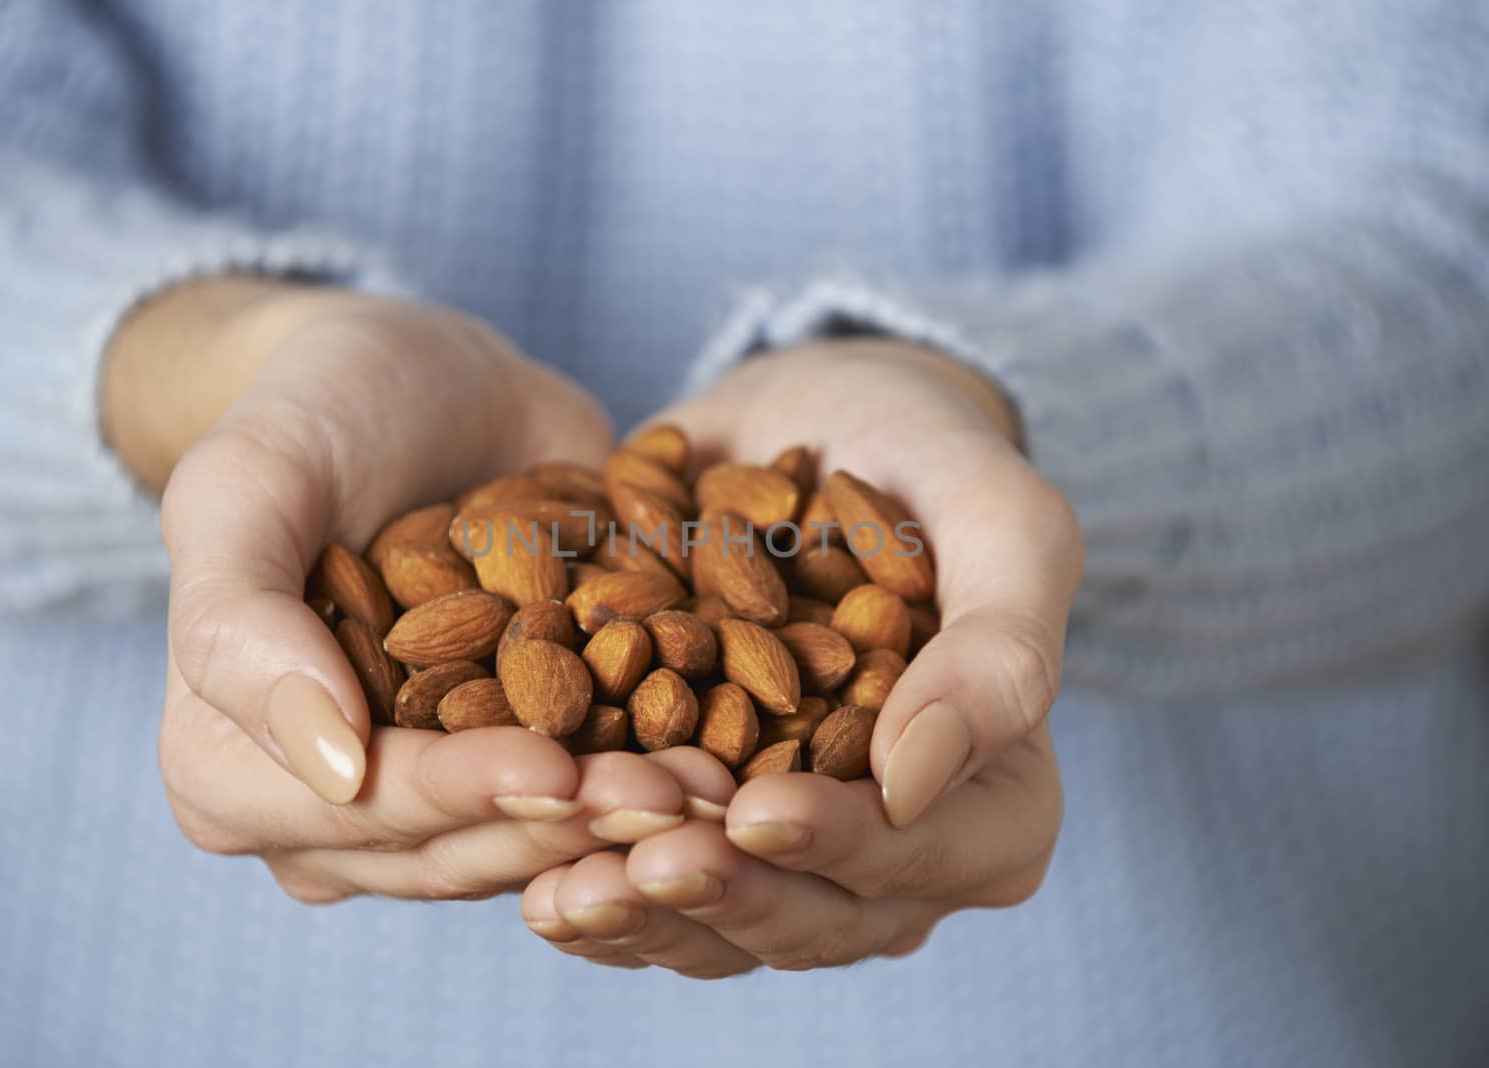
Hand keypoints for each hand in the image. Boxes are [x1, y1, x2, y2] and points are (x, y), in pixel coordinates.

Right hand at [109, 278, 693, 901]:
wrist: (424, 380)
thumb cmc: (315, 411)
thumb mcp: (246, 482)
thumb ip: (240, 620)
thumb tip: (331, 767)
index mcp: (230, 770)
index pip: (356, 813)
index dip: (456, 796)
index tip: (556, 769)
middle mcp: (333, 812)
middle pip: (456, 847)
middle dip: (569, 825)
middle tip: (679, 795)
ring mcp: (437, 795)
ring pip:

——————————

- **Required action**
All entries above are to be reproduced exactly, with no pictures.

- **Output below**
Hand keypoints for each hand in the image. Boxes are [x1, y1, x2, y2] and points are (x, y), in pixel coordinates.

Right hand at [109, 278, 693, 901]:
wrist: (424, 380)
thumb cmc: (315, 411)
thumb mcp: (246, 482)
thumb ip: (240, 620)
thumb tip: (331, 767)
index mcp: (230, 770)
index pip: (356, 813)
index dip: (456, 796)
index tip: (556, 769)
middle mcp: (333, 812)
middle pip: (456, 847)
middle dip: (569, 825)
middle tip: (679, 795)
ring mcp: (437, 795)
ring pip:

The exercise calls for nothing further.